Tying, gagging, hiding– State maintains ‘trend’ confirms Mkhwanazi planned killings

Tying, gagging, hiding– State maintains ‘trend’ confirms Mkhwanazi planned killings

More graphic detail about the state in which the six bodies were found at a Johannesburg car repairs workshop emerged during final arguments in the Sifiso Mkhwanazi murder trial.

SifisoMkhwanazi-21-02-2024
Masechaba Sefularo/Jacaranda FM News

*Please note this article contains details of sexual violence, which some might find upsetting 

The State previously brought visual evidence, presented in a 200-page photo album, showing how the bodies of the six sex workers were concealed in various parts of the building yard when they were discovered in October 2022. 

Mkhwanazi admitted to killing the six women between April and October 2022 and hiding their bodies in different parts of his father’s panel beaters workshop but denies that he targeted them or that he raped them.  

The trial sought to determine his liability on the state’s allegation of six counts of premeditated murder, seven counts of rape, one count of robbery under aggravating circumstances and one of obstructing the administration of justice.   

READ: Court grants Mkhwanazi discharge on 1 of 7 rape counts

The State led evidence that all the victims were found with their hands and legs bound with rope, while some were also gagged.
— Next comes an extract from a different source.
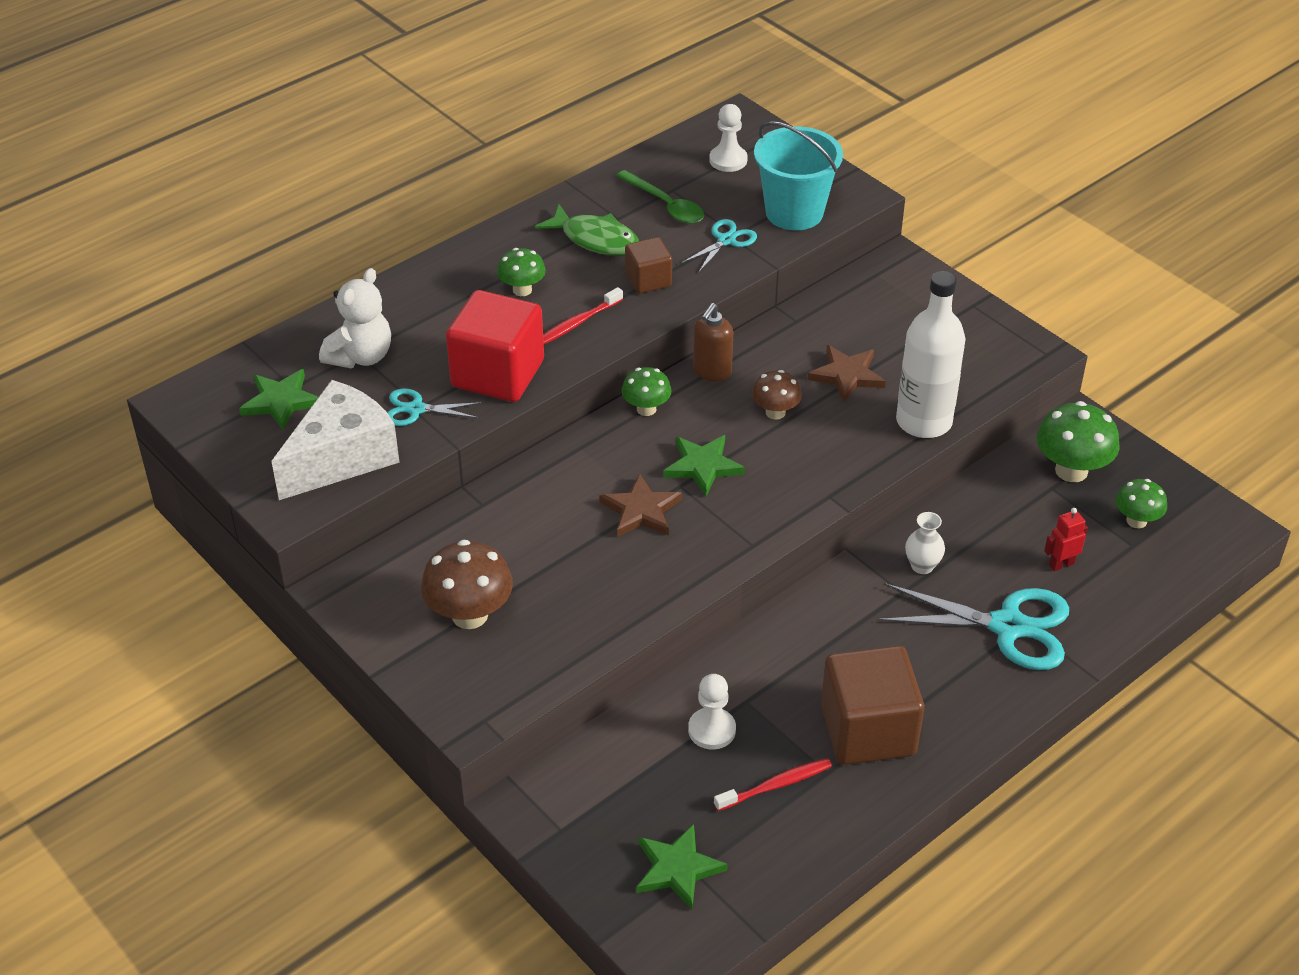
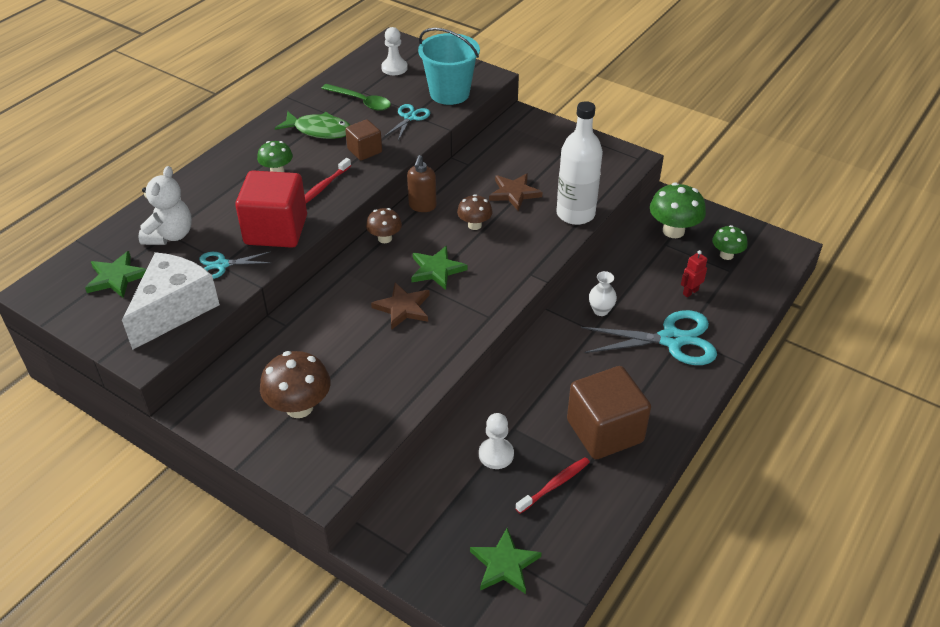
camera: 15 degrees left, 0 degrees up
green mushroom [622,367,672,416] -> brown mushroom [366,208,402,243]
In his closing arguments on Wednesday, Prosecutor Leswikane Mashabela stood by the state’s case that Mkhwanazi had restrained the women so he could repeatedly force himself onto them before killing them.

Mashabela again rejected the accused’s insistence that the murders were instinctive and that sex between him and the deceased was consensual, adding that the state had proven this beyond the confession Mkhwanazi made to his father.

“The modus operandi. The court can still say this was planning or premeditated murders because it doesn’t make sense that an accused would kill six people on different days. Similarly, where they are tied on the hands, legs, and mouth; and still claim that that was not planning.

“If that was not planning, what led him not to stop? If we give him the benefit of the doubt that it was a mistake with the first or second deceased person. All these six people are raising the same issue of increasing the price.

 "Do you still go to a third, fourth and fifth – and the method of killing is similar?"

READ MORE: ‘Serial killer’ Mkhwanazi’s confession admitted as evidence

Judge Cassim Moosa revealed that at least three of the six victims appear to have died with the legs spread open. One victim was covered in a duvet, while another had her mouth covered with a cargo strap – some of these materials that are not ordinarily found in a place of business.

“In the photograph album, you can see the deceased persons bound extensively, gagged, and the rest of the body is bound. That is a similar trend that runs through each and every one. 

“Do I understand the state to argue that the court must find planning and premeditation because, for want of a better description, the accused had refined his art? That for each of his victims this was what they call his SOP – standard operating procedure?”

Mashabela agreed.

At the same time, in his admission, Mkhwanazi said he placed the body of Patricia Magaiza in a drum full of old oil before removing it because it didn’t fit.

Judge Moosa described the state of Magaiza’s body.

 “It is clear from the observation of the photographs that were taken and the postmortem examination that one of the deceased was, after being strangled and killed, thrown into a huge container of full of motor vehicle oil and, it would appear from the reading of the postmortem, that the upper body was set alight. When the body was found it was still covered in motor oil and you could see the burnt part of the upper torso.”

 Mkhwanazi’s lawyer, Vuyo Maqetuka, stood by his client’s defence that the murders were instinctive acts of fear and rage that were triggered by the sex workers demanding more money for their services.

READ MORE: Mkhwanazi sex worker murder trial hears of extortion, fear, remorse

Maqetuka told the court that the altercation between the accused and his alleged victims was due to Mkhwanazi not using a condom.

This is despite evidence by the investigating that multiple condoms were found at the scene.

NO CHARGES FOR DECEASED FOETUS 

Early in the case, it was revealed that two of the women were pregnant when they were killed.

Judge Moosa confirmed that, according to the evidence before the court, one of the women was 26-29 weeks pregnant. But the state on Wednesday the state explained that it did not pursue charges for the deceased foetus in line with the nasciturus fiction principle.

“The person must have been born alive before one can consider him a person. That is the position in law. So, the person was not yet born, and we don’t know whether when the mother was killed, he was alive, so we could not speculate about that person, and that is why we could not charge.”

Mashabela said another reason was the accused’s silence on the matter, which did not help the state in determining whether he was aware that the victim was pregnant.

The case returns to court on 13 March.